5. To renew politics and make it work for the common good, moral qualifications are needed. Therefore, we have to ask ourselves crucial questions: Have we really learned the lesson of People Power? Shall we elect leaders who dismiss moral principles for the sake of power or wealth or friendship? Shall we elect leaders who do not have the moral courage to choose the common good over narrow loyalties or self-interest?
6. If we choose leaders without the necessary moral qualities, they shall prove themselves to be a curse to justice, peace and true development in our country. This was so in the past, this could be so in the future. But if we choose leaders who are morally qualified, then we choose blessings for our country. Ours is the choice. We must, therefore, choose and act not according to party loyalty, political patronage, or popularity, but according to an informed and right conscience.
7. What moral qualifications then should we look for in the candidates that we choose? They are the same qualities that the Bishops of the Philippines have insisted on at every election. Choose candidates who have the following moral qualities:
• Competence. Competence is not only about knowing what to do, about being intelligent and smart in the art of politics. It is not about using one’s intelligence to exploit people and the political system for one’s own gain, or to subvert the truth, or enrich oneself immorally without being caught. Competence has to do with knowing what is right, and being able to distinguish between right and wrong, with having the skill and determination to do what is right. In this sense, competence is moral wisdom.
• Integrity. Integrity is about being righteous, being honest, being true to one’s convictions and principles. Integrity is about being faithful to one’s oath as a public servant or as a married person. In sum, integrity is about following, in word and in deed, the ways of God through public service.
• An Abiding Sense of the Common Good. One who is corrupt is not only dishonest, he sacrifices the public good for his own interests, or the interests of his family. For such a leader, his political party, his family, his friends are more important than the good of the country. But politicians in the true sense are public servants. They serve the public good. Their paramount interest is the public good. Their passion is to serve the people.

[GIVEN ENTRIES]

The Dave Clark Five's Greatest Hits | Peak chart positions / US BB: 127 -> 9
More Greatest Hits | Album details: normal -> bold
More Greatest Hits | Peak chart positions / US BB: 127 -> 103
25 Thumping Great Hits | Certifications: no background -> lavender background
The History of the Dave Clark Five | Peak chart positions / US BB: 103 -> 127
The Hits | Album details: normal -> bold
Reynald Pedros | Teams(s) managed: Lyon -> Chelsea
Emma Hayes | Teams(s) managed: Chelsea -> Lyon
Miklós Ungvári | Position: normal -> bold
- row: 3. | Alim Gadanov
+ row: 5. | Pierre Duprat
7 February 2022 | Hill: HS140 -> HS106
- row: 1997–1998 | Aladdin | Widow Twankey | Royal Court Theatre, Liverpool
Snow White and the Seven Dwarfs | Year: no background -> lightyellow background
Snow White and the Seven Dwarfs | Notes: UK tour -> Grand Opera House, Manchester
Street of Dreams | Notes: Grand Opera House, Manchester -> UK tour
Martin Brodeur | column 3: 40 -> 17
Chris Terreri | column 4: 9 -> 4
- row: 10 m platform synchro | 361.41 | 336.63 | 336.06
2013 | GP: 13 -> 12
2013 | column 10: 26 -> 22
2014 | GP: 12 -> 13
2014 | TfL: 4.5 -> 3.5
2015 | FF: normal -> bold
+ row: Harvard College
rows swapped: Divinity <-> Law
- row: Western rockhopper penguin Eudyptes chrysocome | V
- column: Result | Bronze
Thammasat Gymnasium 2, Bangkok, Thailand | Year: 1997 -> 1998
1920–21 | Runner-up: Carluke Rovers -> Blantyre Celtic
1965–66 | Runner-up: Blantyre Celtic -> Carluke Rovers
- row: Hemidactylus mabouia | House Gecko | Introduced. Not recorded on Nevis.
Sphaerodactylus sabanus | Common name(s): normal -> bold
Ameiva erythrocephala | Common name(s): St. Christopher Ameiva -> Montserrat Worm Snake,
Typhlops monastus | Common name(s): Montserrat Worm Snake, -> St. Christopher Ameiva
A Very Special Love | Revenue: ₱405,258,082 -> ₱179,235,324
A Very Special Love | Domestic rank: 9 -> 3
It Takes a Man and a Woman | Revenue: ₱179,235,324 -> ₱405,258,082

[AIM] Continue the passage on the moral qualities voters should look for in candidates, starting after its last sentence.

[EXERCISE RESPONSE]
• Solidarity with the Poor. This solidarity is not about simply being friendly to the poor, not about exploiting their needs by giving dole-outs and gifts rather than justice. Solidarity with the poor is about being in touch with the poor, being sensitive to their needs, being active in their liberation, and dismantling the structures in government and in society that bind the poor to poverty. Solidarity is love of preference for the poor.
8. Such moral qualities are absolutely necessary for the leaders that we choose. That is why the Bishops of the Philippines have many times insisted on choosing leaders who are maka-Diyos, maka-tao, and maka-bayan.
9. Furthermore, choose leaders with political programs that will address the basic problems of our country, namely, peace, justice, and development. Corruption is one face of injustice. It takes away billions of pesos from development projects into the pockets of the corrupt. The drive for peace is similarly a drive for justice and development. We need leaders who not only promise these but will have the competence, the integrity, the passion for the common good, and solidarity with the poor that will enable them to deliver their program of good government effectively.
10. To help renew politics, make your vote count. Actively cooperate with and assist NAMFREL, PPCRV, VOTECARE, and similar organizations of civil society that strive to make the elections honest, orderly, peaceful, and efficient.
11. We, therefore, need to heed the voice of God. In these coming elections, we are given the choice between blessing and curse. Let us choose blessing. Let us choose new life for our country. May the Holy Spirit of Wisdom enlighten our choices. May our Blessed Mother Mary, Seat of Wisdom, guide us.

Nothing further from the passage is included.